Hyunjin kolunu Jeongin'in omzuna atarak, Changbin'in omzunu olabildiğince dostça bir tavırla patpatlamış ve kısa bir 'görüsürüz'le veda etmişti altılıya.

Diğerlerinden birkaç metre kadar uzaklaştıklarında konuşmuştu Hyunjin.

"Pollyanna'cılık yapmak zorunda değilsin. "

Jeongin iç çekmişti.

"Biliyorum ama ortam çok gergindi işte. Benim de konuyla bağlantım olmadığından biraz pozitifliğin faydası olur diye düşündüm. "

Jeongin kendisinden birkaç santim kısa olan oğlanın saçlarını karıştırmıştı.

"Yapmasana şunu. "demişti Jeongin. "Aynı yaştayiz. Garip oluyor. "

Hyunjin kurnaz bir gülümseme sunmuştu ona.

"Hepinizden bir yaş küçüksün. "

Jeongin gözlerini büyüterek bakmıştı karşısındaki oğlana.

"Sen? "

"Nereden öğrendin? "

Hyunjin baş parmağıyla işaret parmağını açıp çenesine dayamış, "Hımm. " demişti düşünür gibi yaparak.

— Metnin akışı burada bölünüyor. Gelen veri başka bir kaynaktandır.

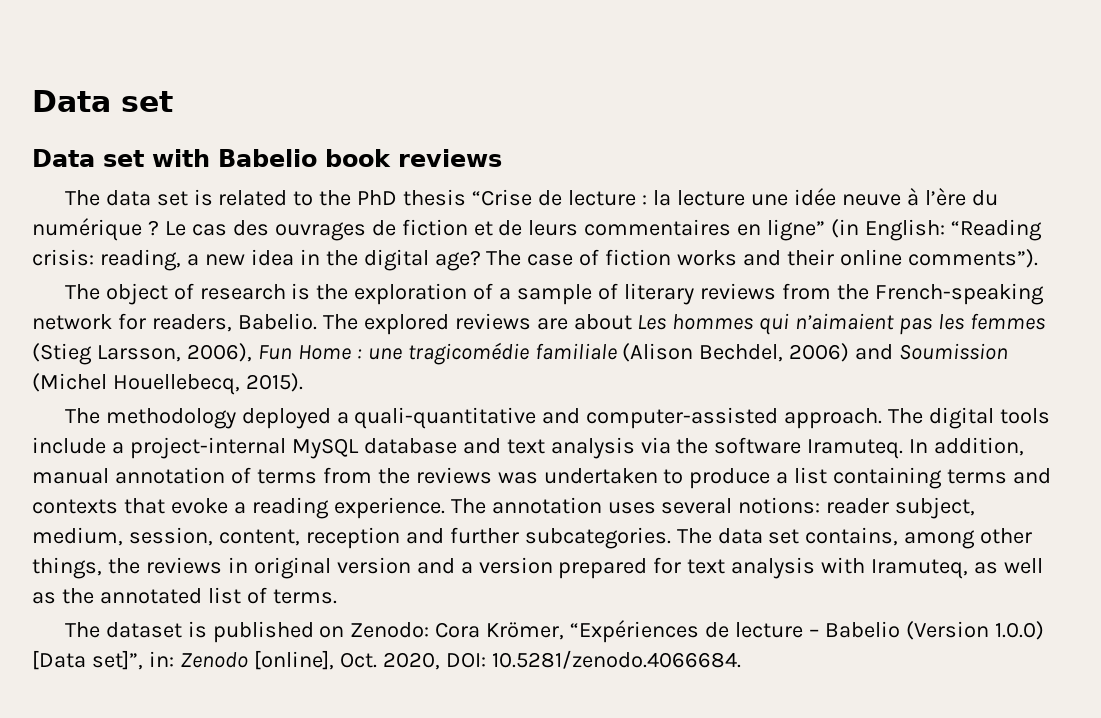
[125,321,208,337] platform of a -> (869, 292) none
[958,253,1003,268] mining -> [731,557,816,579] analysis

"Chan hyung'un okul nöbetçisi olduğu gün birazcık yardım almış olabilirim. "

Jeongin göz devirmiş ve devam etmişti yürümeye.

Hyunjin'in aklının karışık olduğunun ancak duygularını saklamayı çok iyi bildiğinin farkındaydı. Ancak onun keyfini nasıl yerine getirebileceğini çok iyi biliyordu.

"Bu kez ben sana dondurma ısmarlayabilir miyim? "

Jeongin'in olanca tatlılığıyla sorduğu bu sorunun cevabının 'evet' olduğu oğlanın yüzündeki ifadeden belliydi...

-

Jisung apartmanın kapısının önünde durmuş çantasını karıştırırken bıkkınlıkla tuttuğu nefesi vermişti Minho.

"Hadi artık, bir anahtar bulmak bu kadar zor olamaz. "

Jisung onu takmadan çantasını ters çevirmiş ve tüm eşyalarının yere dökülmesine sebep olmuştu. Boşalan çantanın her tarafını didik didik etmiş, şifonyerin üzerinde unuttuğu anahtar aklına geldiğinde ise Minho'ya dönüp konuşmuştu.

"Yok. "

"Ne demek yok, eee napacaksın? "

Jisung oflamış ve telefonunu çıkararak bir numara çevirmişti.

"Alo. Seul Çilingir mi? "

Birkaç saniye karşı tarafın konuşmasını dinlemiş sonrasında ise sesini yükseltmişti.

"Ne demek tatildeyiz? Siz nasıl çilingirsiniz. "

Cevap verilmesini beklemeden telefonu suratlarına kapatıp engellemişti Jisung, Minho'nun 'ne yapıyorsun amk' bakışlarının eşliğinde.

"Tatildeyiz diyor bide. "

Birkaç saniye diliyle 'tık tık' sesleri çıkardıktan sonra 'engellemese miydim acaba' düşüncesi beynini ele geçirmişti.

Telefonu açıp engeli kaldırmış sonrasında tekrar aramıştı aynı numarayı.

"Ne zaman dönüyorsunuz? "

Karşı taraf pek de kibar olmayan bir şekilde konuştuğunda, onu "tamam yarın döndüğünüzde ilk iş buraya geliyorsunuz anladım" diyerek cevaplamış 'iyi günler' dileyip telefonu cebine atmıştı.